Who can perform several tests on a mother to determine if the fetus they carry has a chromosome disorder? While this can be an advantage when preparing for adequate health and prenatal care, it also has a downside.
It is estimated that over 90 percent of all women who are told they will give birth to a child who has a genetic or chromosome disorder like Down Syndrome will abort the fetus before it is born; when a child is still in the womb, Who can only estimate their impairment level. Their actual level of disability will not be known or even realized until they have been born.
Many children with a genetic or chromosome disorder can lead a whole and productive life. The primary differences are how they are cared for and what opportunities they are given to excel.
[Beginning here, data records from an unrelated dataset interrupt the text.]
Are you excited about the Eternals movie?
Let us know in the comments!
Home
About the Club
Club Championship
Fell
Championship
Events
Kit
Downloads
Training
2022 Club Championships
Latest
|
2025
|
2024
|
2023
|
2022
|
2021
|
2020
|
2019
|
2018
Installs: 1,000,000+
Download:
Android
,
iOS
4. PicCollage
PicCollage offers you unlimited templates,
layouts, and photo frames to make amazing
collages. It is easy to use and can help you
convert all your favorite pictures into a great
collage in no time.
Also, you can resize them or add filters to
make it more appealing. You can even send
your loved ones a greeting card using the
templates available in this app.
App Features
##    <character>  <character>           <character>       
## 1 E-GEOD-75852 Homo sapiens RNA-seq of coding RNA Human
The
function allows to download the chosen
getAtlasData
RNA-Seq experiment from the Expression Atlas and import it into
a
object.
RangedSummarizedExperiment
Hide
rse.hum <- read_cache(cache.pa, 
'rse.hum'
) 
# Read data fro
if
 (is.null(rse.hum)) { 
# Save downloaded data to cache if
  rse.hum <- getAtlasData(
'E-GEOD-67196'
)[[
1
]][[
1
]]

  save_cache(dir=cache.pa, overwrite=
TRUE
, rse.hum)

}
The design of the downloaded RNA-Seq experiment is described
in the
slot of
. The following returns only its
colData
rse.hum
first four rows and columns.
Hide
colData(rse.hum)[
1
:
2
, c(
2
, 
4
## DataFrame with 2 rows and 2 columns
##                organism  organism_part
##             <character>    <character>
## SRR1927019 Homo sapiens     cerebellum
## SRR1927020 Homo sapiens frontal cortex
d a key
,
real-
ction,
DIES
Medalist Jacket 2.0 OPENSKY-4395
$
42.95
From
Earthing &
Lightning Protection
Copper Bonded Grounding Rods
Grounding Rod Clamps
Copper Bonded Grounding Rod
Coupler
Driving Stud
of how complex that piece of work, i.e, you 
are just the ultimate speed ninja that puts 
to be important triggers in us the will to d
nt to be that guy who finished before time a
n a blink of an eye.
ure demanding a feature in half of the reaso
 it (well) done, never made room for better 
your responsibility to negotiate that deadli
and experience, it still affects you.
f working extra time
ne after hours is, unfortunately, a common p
It has been proven that Down Syndrome children with mild to moderate retardation can still lead entire and active lives.
The majority of parents who learn of the possibility of a chromosome disorder will often abort the fetus to avoid dealing with the extra care and cost the child’s birth will entail.
Health Problems Caused by Chromosomal Disorders
It has been determined that many fetuses who have a genetic or chromosomal defect will often abort themselves or be aborted by the mother before they begin to mature into a child’s form. There are cases where a child has been stillborn due to chromosomal defects. It is uncertain why some children with these defects are miscarried while others are born with varying degrees of disabilities.
Disabilities can be both physical and mental. Chromosomal defects affect how the body is constructed, so they would also affect how the child develops once they are born. Physical abnormalities can be widely varied as well. Some children are born with heart defects, unusual physical features or immature reproductive organs.
Children with mental health problems resulting from a chromosomal disorder can also be widely varied. Some may have mild mental retardation, while others are nonverbal and have trouble communicating in even the most straightforward ways. There are many causes, such as Prader-Willi patients, that it is hard to see a physical abnormality other than obesity.
Their behaviours are often a direct indicator that something else is wrong. Once a child is born, doctors can perform more stringent tests to determine precisely what is happening within the child’s body to cause their specific health issues.